### AVAILABLE RECORDS

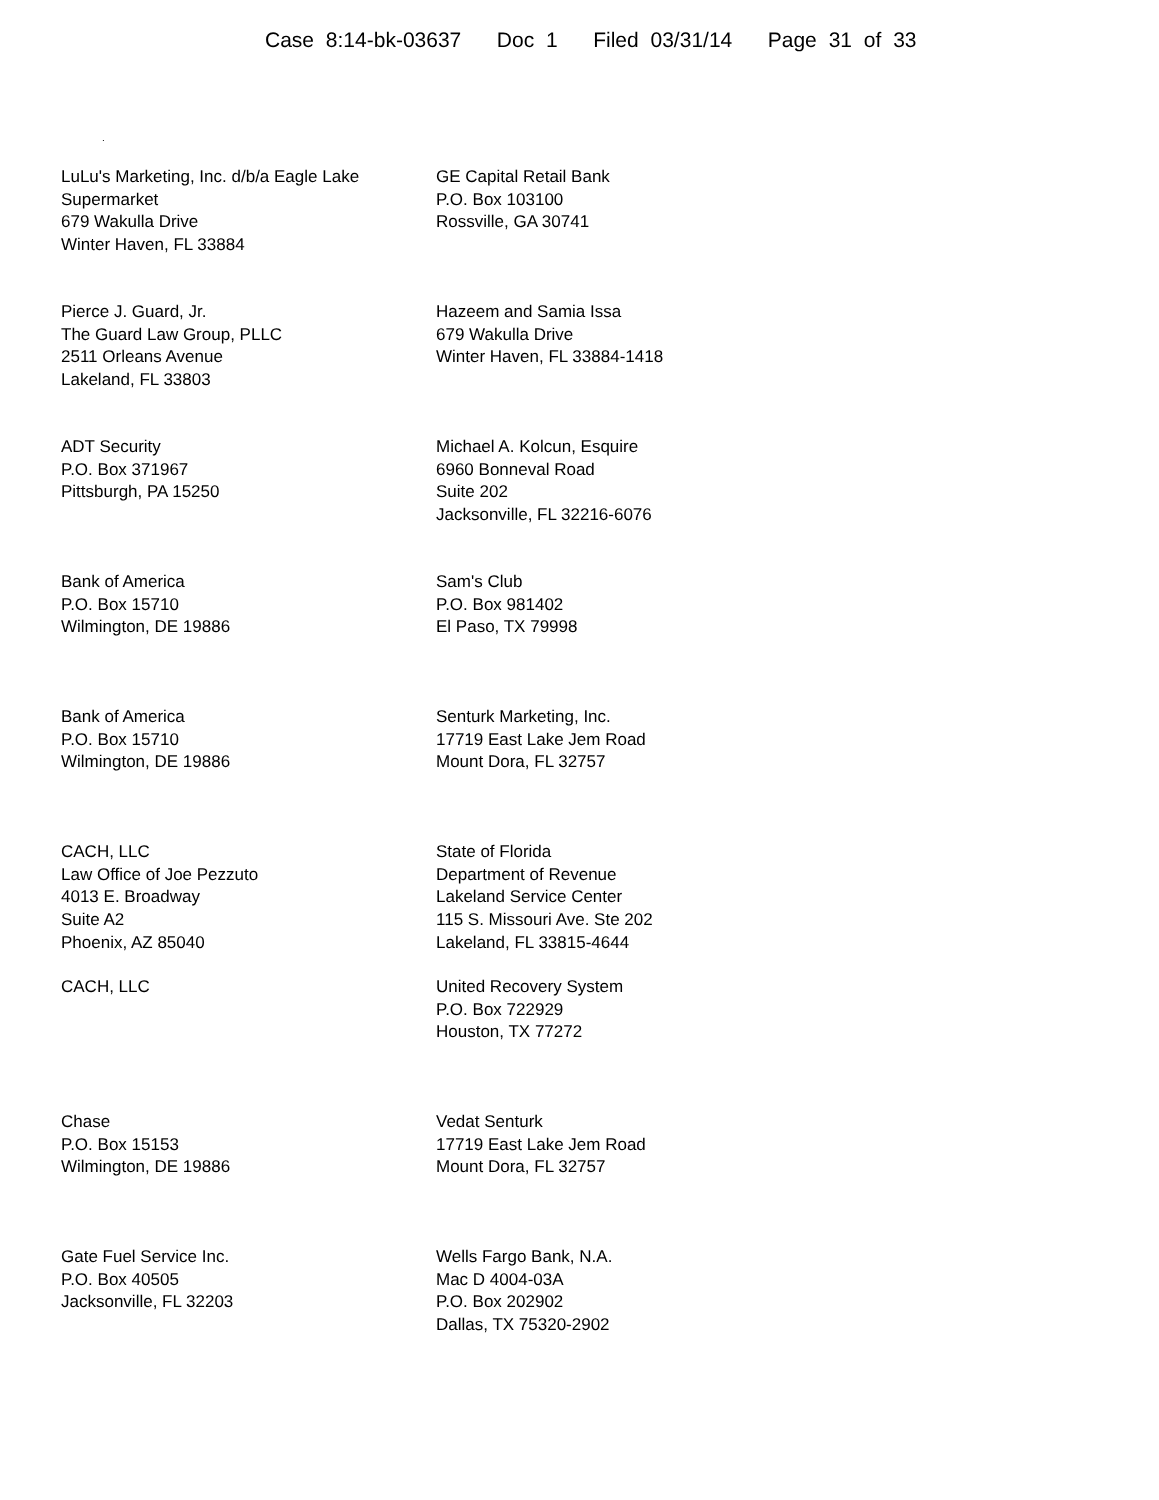Case 8:14-bk-03637 Doc 1 Filed 03/31/14 Page 31 of 33
.
LuLu's Marketing, Inc. d/b/a Eagle Lake Supermarket
679 Wakulla Drive
Winter Haven, FL 33884
GE Capital Retail Bank
P.O. Box 103100
Rossville, GA 30741
Pierce J. Guard, Jr.
The Guard Law Group, PLLC
2511 Orleans Avenue
Lakeland, FL 33803
Hazeem and Samia Issa
679 Wakulla Drive
Winter Haven, FL 33884-1418
ADT Security
P.O. Box 371967
Pittsburgh, PA 15250
Michael A. Kolcun, Esquire
6960 Bonneval Road
Suite 202
Jacksonville, FL 32216-6076
Bank of America
P.O. Box 15710
Wilmington, DE 19886
Sam's Club
P.O. Box 981402
El Paso, TX 79998
Bank of America
P.O. Box 15710
Wilmington, DE 19886
Senturk Marketing, Inc.
17719 East Lake Jem Road
Mount Dora, FL 32757
CACH, LLC
Law Office of Joe Pezzuto
4013 E. Broadway
Suite A2
Phoenix, AZ 85040
State of Florida
Department of Revenue
Lakeland Service Center
115 S. Missouri Ave. Ste 202
Lakeland, FL 33815-4644
CACH, LLC United Recovery System
P.O. Box 722929
Houston, TX 77272
Chase
P.O. Box 15153
Wilmington, DE 19886
Vedat Senturk
17719 East Lake Jem Road
Mount Dora, FL 32757
Gate Fuel Service Inc.
P.O. Box 40505
Jacksonville, FL 32203
Wells Fargo Bank, N.A.
Mac D 4004-03A
P.O. Box 202902
Dallas, TX 75320-2902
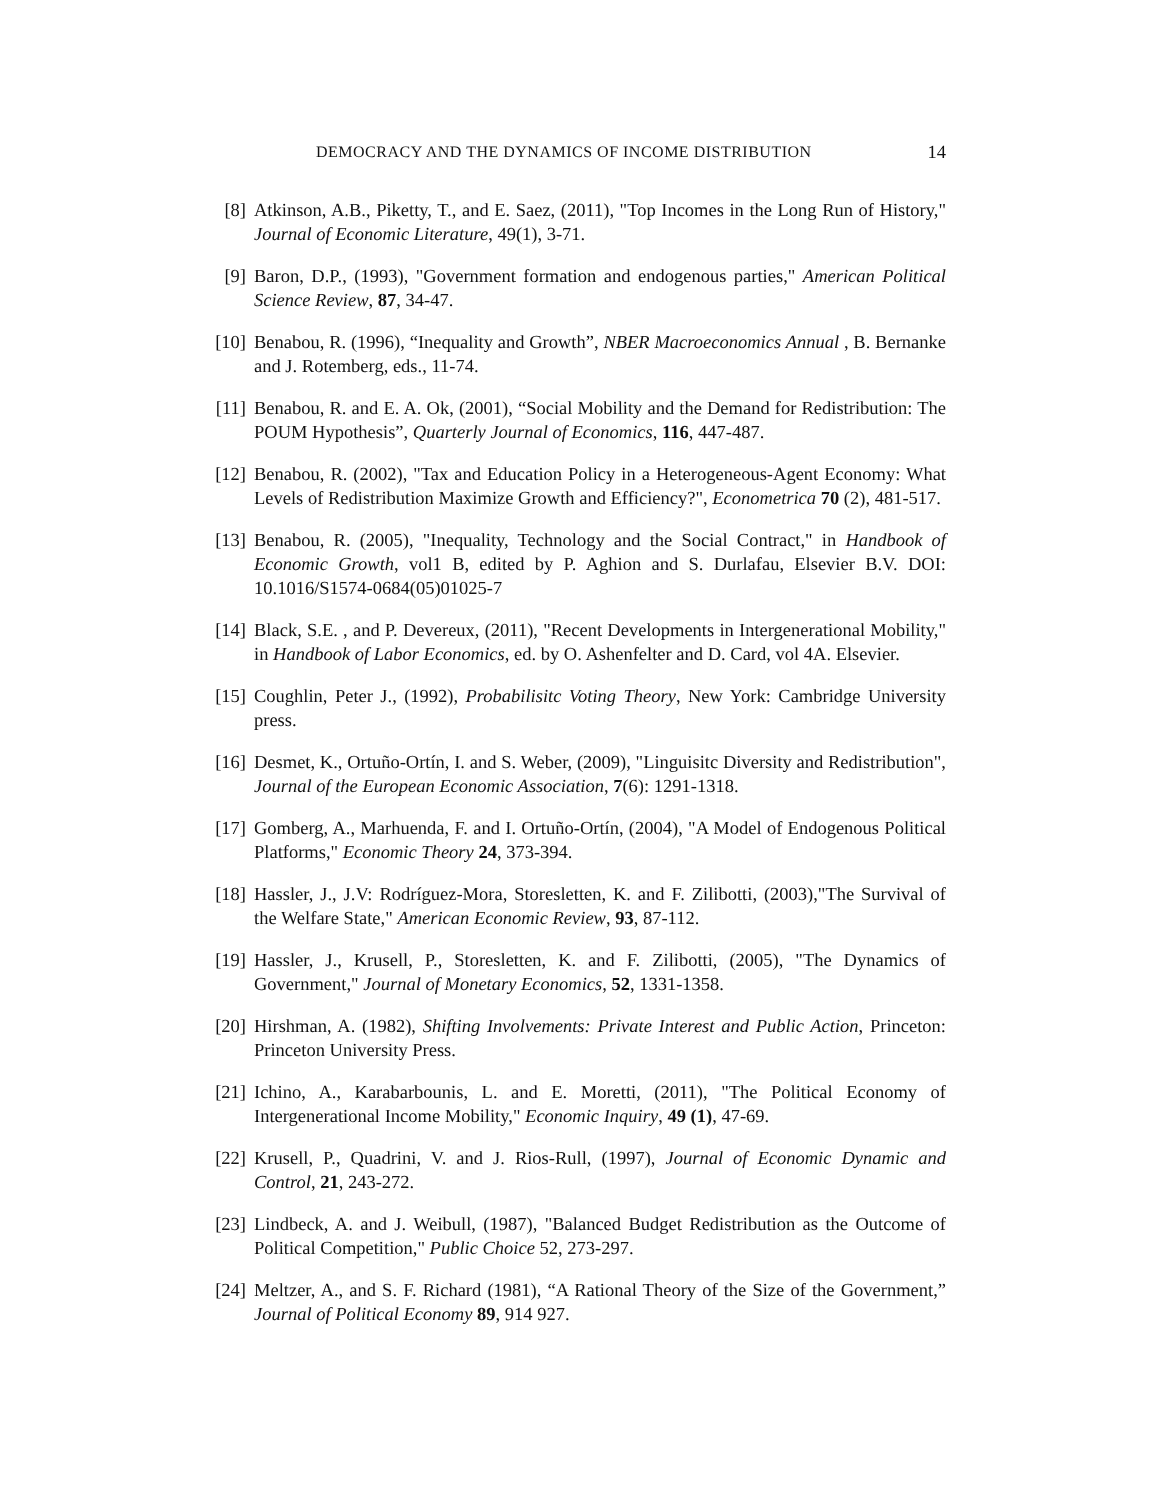DEMOCRACY AND THE DYNAMICS OF INCOME DISTRIBUTION 14
[8] Atkinson, A.B., Piketty, T., and E. Saez, (2011), "Top Incomes in the Long Run of History," Journal of Economic Literature, 49(1), 3-71.
[9] Baron, D.P., (1993), "Government formation and endogenous parties," American Political Science Review, 87, 34-47.
[10] Benabou, R. (1996), “Inequality and Growth”, NBER Macroeconomics Annual , B. Bernanke and J. Rotemberg, eds., 11-74.
[11] Benabou, R. and E. A. Ok, (2001), “Social Mobility and the Demand for Redistribution: The POUM Hypothesis”, Quarterly Journal of Economics, 116, 447-487.
[12] Benabou, R. (2002), "Tax and Education Policy in a Heterogeneous-Agent Economy: What Levels of Redistribution Maximize Growth and Efficiency?", Econometrica 70 (2), 481-517.
[13] Benabou, R. (2005), "Inequality, Technology and the Social Contract," in Handbook of Economic Growth, vol1 B, edited by P. Aghion and S. Durlafau, Elsevier B.V. DOI: 10.1016/S1574-0684(05)01025-7
[14] Black, S.E. , and P. Devereux, (2011), "Recent Developments in Intergenerational Mobility," in Handbook of Labor Economics, ed. by O. Ashenfelter and D. Card, vol 4A. Elsevier.
[15] Coughlin, Peter J., (1992), Probabilisitc Voting Theory, New York: Cambridge University press.
[16] Desmet, K., Ortuño-Ortín, I. and S. Weber, (2009), "Linguisitc Diversity and Redistribution", Journal of the European Economic Association, 7(6): 1291-1318.
[17] Gomberg, A., Marhuenda, F. and I. Ortuño-Ortín, (2004), "A Model of Endogenous Political Platforms," Economic Theory 24, 373-394.
[18] Hassler, J., J.V: Rodríguez-Mora, Storesletten, K. and F. Zilibotti, (2003),"The Survival of the Welfare State," American Economic Review, 93, 87-112.
[19] Hassler, J., Krusell, P., Storesletten, K. and F. Zilibotti, (2005), "The Dynamics of Government," Journal of Monetary Economics, 52, 1331-1358.
[20] Hirshman, A. (1982), Shifting Involvements: Private Interest and Public Action, Princeton: Princeton University Press.
[21] Ichino, A., Karabarbounis, L. and E. Moretti, (2011), "The Political Economy of Intergenerational Income Mobility," Economic Inquiry, 49 (1), 47-69.
[22] Krusell, P., Quadrini, V. and J. Rios-Rull, (1997), Journal of Economic Dynamic and Control, 21, 243-272.
[23] Lindbeck, A. and J. Weibull, (1987), "Balanced Budget Redistribution as the Outcome of Political Competition," Public Choice 52, 273-297.
[24] Meltzer, A., and S. F. Richard (1981), “A Rational Theory of the Size of the Government,” Journal of Political Economy 89, 914 927.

######

Transcribe only the lines above that start at the line containing "Jacksonville, FL 32203" and end at the line containing "[19] Hassler, J., Krusell, P., Storesletten, K.". Omit pictures.

Jacksonville, FL 32203
Wells Fargo Bank, N.A.
Mac D 4004-03A
P.O. Box 202902
Dallas, TX 75320-2902
DEMOCRACY AND THE DYNAMICS OF INCOME DISTRIBUTION 14
[8] Atkinson, A.B., Piketty, T., and E. Saez, (2011), "Top Incomes in the Long Run of History," Journal of Economic Literature, 49(1), 3-71.
[9] Baron, D.P., (1993), "Government formation and endogenous parties," American Political Science Review, 87, 34-47.
[10] Benabou, R. (1996), “Inequality and Growth”, NBER Macroeconomics Annual , B. Bernanke and J. Rotemberg, eds., 11-74.
[11] Benabou, R. and E. A. Ok, (2001), “Social Mobility and the Demand for Redistribution: The POUM Hypothesis”, Quarterly Journal of Economics, 116, 447-487.
[12] Benabou, R. (2002), "Tax and Education Policy in a Heterogeneous-Agent Economy: What Levels of Redistribution Maximize Growth and Efficiency?", Econometrica 70 (2), 481-517.
[13] Benabou, R. (2005), "Inequality, Technology and the Social Contract," in Handbook of Economic Growth, vol1 B, edited by P. Aghion and S. Durlafau, Elsevier B.V. DOI: 10.1016/S1574-0684(05)01025-7
[14] Black, S.E. , and P. Devereux, (2011), "Recent Developments in Intergenerational Mobility," in Handbook of Labor Economics, ed. by O. Ashenfelter and D. Card, vol 4A. Elsevier.
[15] Coughlin, Peter J., (1992), Probabilisitc Voting Theory, New York: Cambridge University press.
[16] Desmet, K., Ortuño-Ortín, I. and S. Weber, (2009), "Linguisitc Diversity and Redistribution", Journal of the European Economic Association, 7(6): 1291-1318.
[17] Gomberg, A., Marhuenda, F. and I. Ortuño-Ortín, (2004), "A Model of Endogenous Political Platforms," Economic Theory 24, 373-394.
[18] Hassler, J., J.V: Rodríguez-Mora, Storesletten, K. and F. Zilibotti, (2003),"The Survival of the Welfare State," American Economic Review, 93, 87-112.
[19] Hassler, J., Krusell, P., Storesletten, K. and F. Zilibotti, (2005), "The Dynamics of Government," Journal of Monetary Economics, 52, 1331-1358.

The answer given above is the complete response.